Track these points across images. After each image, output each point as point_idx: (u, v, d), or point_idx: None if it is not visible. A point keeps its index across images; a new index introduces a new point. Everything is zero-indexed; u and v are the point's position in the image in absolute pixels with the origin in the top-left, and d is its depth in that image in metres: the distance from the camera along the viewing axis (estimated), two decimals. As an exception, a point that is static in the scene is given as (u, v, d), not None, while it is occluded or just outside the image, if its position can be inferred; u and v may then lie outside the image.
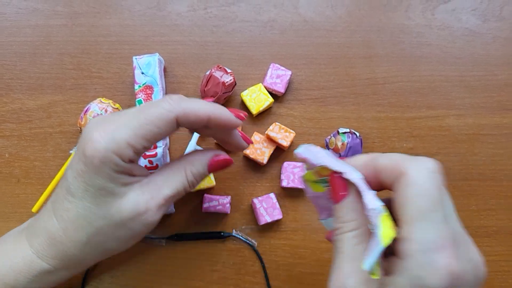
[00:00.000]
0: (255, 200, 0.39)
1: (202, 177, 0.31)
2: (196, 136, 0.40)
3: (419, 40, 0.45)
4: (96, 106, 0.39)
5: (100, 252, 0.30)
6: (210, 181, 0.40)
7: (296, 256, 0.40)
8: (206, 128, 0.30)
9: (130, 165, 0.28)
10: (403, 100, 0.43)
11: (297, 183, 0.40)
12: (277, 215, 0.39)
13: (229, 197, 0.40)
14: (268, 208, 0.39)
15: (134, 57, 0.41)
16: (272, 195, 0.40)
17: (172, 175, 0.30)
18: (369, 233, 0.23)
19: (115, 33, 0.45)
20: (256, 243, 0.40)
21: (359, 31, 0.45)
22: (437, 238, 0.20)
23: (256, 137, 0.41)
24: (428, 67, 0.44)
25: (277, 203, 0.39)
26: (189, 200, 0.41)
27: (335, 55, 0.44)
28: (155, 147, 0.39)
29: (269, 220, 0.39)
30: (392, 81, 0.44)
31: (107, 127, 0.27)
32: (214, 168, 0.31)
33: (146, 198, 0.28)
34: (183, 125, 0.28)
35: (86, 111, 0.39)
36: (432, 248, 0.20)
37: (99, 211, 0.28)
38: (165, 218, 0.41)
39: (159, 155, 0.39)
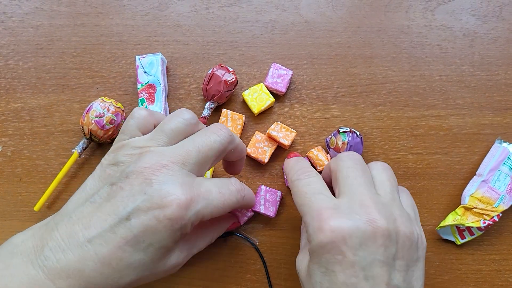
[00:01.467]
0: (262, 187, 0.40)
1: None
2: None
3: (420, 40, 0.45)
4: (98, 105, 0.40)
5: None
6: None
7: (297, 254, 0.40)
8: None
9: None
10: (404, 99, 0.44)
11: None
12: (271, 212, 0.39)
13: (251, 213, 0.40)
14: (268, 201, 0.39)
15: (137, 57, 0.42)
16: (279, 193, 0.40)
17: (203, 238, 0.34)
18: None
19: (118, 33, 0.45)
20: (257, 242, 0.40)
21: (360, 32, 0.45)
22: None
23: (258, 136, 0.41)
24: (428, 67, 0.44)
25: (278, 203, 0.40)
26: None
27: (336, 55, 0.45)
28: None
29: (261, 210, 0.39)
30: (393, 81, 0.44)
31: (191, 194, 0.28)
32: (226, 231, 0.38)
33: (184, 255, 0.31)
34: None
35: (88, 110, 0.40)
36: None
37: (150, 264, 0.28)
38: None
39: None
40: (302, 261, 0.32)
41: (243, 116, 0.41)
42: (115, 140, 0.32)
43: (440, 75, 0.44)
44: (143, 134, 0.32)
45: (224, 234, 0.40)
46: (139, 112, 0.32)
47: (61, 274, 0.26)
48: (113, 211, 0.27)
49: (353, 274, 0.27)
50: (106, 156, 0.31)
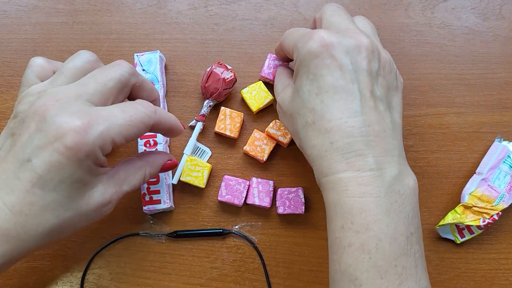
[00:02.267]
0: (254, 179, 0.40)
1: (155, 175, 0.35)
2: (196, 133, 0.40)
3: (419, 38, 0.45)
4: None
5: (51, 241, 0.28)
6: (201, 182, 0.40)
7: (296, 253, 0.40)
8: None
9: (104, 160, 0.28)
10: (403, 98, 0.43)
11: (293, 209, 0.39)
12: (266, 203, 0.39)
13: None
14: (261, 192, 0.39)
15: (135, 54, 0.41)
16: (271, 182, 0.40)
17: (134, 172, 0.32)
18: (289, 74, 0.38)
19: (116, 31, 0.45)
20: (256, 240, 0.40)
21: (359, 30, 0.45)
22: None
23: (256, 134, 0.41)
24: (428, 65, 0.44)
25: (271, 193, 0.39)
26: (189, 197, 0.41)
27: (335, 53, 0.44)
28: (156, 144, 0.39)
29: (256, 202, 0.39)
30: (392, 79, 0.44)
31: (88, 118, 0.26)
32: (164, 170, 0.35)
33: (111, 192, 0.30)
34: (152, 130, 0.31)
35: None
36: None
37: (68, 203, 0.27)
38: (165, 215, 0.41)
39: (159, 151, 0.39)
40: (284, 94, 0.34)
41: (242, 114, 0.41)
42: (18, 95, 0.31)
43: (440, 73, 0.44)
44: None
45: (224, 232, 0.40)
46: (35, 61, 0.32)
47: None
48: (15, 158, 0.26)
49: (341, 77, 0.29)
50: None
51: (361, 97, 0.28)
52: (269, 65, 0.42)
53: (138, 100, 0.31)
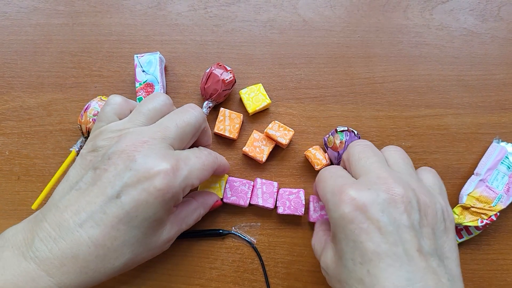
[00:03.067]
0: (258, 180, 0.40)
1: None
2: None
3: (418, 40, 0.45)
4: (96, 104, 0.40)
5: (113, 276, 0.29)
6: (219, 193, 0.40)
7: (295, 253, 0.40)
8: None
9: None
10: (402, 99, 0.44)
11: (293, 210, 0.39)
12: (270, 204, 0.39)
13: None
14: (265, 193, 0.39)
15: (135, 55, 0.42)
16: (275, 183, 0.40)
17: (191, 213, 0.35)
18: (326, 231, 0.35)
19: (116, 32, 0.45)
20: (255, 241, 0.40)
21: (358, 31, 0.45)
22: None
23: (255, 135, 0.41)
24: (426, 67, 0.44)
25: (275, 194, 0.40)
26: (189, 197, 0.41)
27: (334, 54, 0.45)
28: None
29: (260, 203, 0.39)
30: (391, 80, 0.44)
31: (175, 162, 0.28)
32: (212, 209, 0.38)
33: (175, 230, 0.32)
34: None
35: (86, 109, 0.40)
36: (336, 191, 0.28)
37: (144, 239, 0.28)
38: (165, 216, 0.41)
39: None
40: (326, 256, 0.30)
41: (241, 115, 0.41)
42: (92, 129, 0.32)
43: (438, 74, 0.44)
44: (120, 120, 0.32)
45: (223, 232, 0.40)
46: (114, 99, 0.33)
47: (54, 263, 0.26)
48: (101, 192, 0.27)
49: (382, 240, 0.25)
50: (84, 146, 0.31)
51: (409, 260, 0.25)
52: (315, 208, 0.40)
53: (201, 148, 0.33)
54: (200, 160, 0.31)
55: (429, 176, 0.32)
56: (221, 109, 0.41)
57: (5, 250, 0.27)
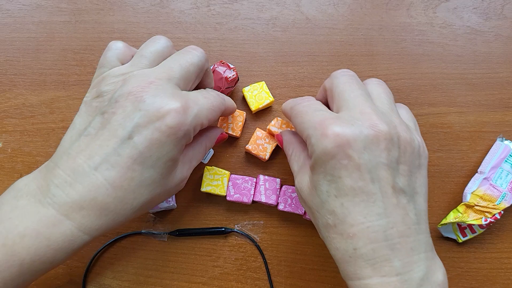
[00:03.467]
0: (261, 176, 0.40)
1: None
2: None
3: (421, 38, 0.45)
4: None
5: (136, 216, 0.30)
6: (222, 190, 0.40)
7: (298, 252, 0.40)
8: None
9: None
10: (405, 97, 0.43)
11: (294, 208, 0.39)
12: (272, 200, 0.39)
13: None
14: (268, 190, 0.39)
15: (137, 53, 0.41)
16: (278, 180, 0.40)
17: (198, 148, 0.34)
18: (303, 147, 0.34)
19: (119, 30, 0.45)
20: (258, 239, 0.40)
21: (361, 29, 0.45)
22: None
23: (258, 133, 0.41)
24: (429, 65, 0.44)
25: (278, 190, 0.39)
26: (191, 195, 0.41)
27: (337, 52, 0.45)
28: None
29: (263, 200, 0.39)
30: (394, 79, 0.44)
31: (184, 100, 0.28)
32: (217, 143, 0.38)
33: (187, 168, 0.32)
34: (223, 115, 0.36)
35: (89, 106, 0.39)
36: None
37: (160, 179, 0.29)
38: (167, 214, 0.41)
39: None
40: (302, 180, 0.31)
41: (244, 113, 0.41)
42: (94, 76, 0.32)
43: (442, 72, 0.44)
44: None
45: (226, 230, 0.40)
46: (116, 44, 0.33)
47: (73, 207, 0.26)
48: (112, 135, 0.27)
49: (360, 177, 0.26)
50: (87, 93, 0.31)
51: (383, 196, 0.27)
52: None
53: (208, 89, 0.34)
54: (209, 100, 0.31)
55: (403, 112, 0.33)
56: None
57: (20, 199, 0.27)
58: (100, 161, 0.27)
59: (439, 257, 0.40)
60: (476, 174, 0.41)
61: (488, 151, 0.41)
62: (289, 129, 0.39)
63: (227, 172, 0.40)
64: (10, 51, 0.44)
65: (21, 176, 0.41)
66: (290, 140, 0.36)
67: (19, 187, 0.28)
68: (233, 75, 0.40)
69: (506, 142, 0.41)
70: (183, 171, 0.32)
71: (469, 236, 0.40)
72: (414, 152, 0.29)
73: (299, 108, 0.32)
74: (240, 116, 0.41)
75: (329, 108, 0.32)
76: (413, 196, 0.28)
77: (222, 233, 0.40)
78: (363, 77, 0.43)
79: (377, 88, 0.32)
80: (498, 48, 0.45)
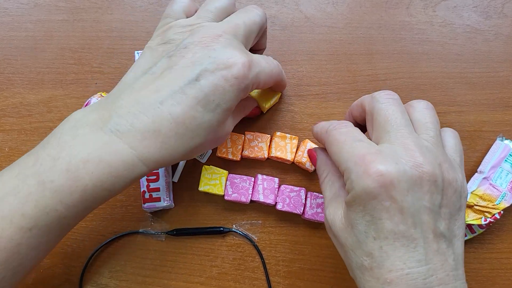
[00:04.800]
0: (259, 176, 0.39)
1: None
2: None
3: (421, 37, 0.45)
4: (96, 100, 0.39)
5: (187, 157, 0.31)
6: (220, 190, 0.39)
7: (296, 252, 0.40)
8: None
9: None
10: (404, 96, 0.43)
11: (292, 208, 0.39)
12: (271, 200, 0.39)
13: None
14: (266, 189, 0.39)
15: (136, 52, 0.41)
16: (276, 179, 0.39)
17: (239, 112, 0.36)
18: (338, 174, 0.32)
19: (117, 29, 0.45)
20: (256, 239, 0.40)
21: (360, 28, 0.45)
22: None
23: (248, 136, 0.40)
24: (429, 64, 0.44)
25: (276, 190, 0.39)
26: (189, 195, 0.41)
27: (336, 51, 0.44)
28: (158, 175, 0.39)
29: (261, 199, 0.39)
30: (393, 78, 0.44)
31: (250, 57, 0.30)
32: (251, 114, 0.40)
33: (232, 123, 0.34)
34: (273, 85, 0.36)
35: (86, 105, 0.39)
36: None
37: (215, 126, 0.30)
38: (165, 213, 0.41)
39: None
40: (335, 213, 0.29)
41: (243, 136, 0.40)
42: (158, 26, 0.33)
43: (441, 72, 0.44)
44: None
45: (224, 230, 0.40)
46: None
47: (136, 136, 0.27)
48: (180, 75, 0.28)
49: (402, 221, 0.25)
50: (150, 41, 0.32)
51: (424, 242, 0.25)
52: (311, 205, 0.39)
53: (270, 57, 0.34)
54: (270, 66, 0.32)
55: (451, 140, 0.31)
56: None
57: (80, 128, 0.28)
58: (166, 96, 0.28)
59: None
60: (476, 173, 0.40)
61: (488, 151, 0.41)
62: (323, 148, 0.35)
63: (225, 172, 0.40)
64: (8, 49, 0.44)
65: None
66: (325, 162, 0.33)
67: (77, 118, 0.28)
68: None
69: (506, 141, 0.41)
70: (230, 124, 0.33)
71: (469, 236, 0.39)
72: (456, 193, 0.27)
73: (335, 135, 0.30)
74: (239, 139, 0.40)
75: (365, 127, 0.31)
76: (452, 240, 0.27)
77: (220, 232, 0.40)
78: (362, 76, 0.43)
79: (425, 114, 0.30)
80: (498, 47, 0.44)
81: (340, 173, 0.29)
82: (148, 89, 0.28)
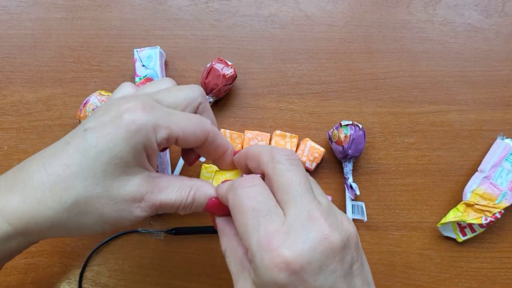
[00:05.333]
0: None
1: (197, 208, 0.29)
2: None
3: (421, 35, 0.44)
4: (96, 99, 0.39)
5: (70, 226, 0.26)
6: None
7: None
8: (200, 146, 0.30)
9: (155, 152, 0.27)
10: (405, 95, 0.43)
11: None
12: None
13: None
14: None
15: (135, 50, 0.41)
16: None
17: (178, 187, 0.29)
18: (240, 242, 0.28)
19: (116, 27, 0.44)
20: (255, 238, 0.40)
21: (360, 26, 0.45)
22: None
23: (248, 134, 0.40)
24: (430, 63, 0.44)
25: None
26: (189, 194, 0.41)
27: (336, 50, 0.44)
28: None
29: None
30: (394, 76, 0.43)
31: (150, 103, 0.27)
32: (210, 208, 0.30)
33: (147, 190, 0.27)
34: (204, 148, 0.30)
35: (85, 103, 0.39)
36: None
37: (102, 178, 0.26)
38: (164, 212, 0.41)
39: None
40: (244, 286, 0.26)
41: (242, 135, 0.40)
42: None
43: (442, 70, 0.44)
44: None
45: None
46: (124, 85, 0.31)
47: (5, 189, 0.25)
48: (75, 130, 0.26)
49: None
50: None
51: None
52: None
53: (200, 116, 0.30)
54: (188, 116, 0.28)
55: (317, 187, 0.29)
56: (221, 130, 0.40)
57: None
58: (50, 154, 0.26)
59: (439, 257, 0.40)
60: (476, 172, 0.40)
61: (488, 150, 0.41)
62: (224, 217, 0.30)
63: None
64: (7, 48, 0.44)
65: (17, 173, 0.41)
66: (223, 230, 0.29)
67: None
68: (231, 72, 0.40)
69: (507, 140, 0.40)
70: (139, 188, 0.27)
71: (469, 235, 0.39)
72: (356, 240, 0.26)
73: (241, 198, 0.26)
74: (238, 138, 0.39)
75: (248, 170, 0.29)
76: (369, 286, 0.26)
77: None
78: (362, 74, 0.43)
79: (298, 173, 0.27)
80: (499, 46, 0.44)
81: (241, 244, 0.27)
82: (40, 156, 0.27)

• ABOUT THIS EXERCISE: The lines to set down run from the line with "38: (165, 218, 0.41)" up to and including the line with "51: (361, 97, 0.28)" in the entries above. Reproduce them exactly, with no pictures.

• OUTPUT FOR THIS TASK:
38: (165, 218, 0.41)
39: (159, 155, 0.39)
[00:01.467]
0: (262, 187, 0.40)
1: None
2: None
3: (420, 40, 0.45)
4: (98, 105, 0.40)
5: None
6: None
7: (297, 254, 0.40)
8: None
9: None
10: (404, 99, 0.44)
11: None
12: (271, 212, 0.39)
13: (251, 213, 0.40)
14: (268, 201, 0.39)
15: (137, 57, 0.42)
16: (279, 193, 0.40)
17: (203, 238, 0.34)
18: None
19: (118, 33, 0.45)
20: (257, 242, 0.40)
21: (360, 32, 0.45)
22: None
23: (258, 136, 0.41)
24: (428, 67, 0.44)
25: (278, 203, 0.40)
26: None
27: (336, 55, 0.45)
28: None
29: (261, 210, 0.39)
30: (393, 81, 0.44)
31: (191, 194, 0.28)
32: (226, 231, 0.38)
33: (184, 255, 0.31)
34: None
35: (88, 110, 0.40)
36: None
37: (150, 264, 0.28)
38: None
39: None
40: (302, 261, 0.32)
41: (243, 116, 0.41)
42: (115, 140, 0.32)
43: (440, 75, 0.44)
44: (143, 134, 0.32)
45: (224, 234, 0.40)
46: (139, 112, 0.32)
47: (61, 274, 0.26)
48: (113, 211, 0.27)
49: (353, 274, 0.27)
50: (106, 156, 0.31)
[00:02.267]
0: (254, 179, 0.40)
1: (155, 175, 0.35)
2: (196, 133, 0.40)
3: (419, 38, 0.45)
4: None
5: (51, 241, 0.28)
6: (201, 182, 0.40)
7: (296, 253, 0.40)
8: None
9: (104, 160, 0.28)
10: (403, 98, 0.43)
11: (293, 209, 0.39)
12: (266, 203, 0.39)
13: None
14: (261, 192, 0.39)
15: (135, 54, 0.41)
16: (271, 182, 0.40)
17: (134, 172, 0.32)
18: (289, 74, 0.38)
19: (116, 31, 0.45)
20: (256, 240, 0.40)
21: (359, 30, 0.45)
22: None
23: (256, 134, 0.41)
24: (428, 65, 0.44)
25: (271, 193, 0.39)
26: (189, 197, 0.41)
27: (335, 53, 0.44)
28: (156, 144, 0.39)
29: (256, 202, 0.39)
30: (392, 79, 0.44)
31: (88, 118, 0.26)
32: (164, 170, 0.35)
33: (111, 192, 0.30)
34: (152, 130, 0.31)
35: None
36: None
37: (68, 203, 0.27)
38: (165, 215, 0.41)
39: (159, 151, 0.39)
40: (284, 94, 0.34)
41: (242, 114, 0.41)
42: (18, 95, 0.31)
43: (440, 73, 0.44)
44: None
45: (224, 232, 0.40)
46: (35, 61, 0.32)
47: None
48: (15, 158, 0.26)
49: (341, 77, 0.29)
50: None
51: (361, 97, 0.28)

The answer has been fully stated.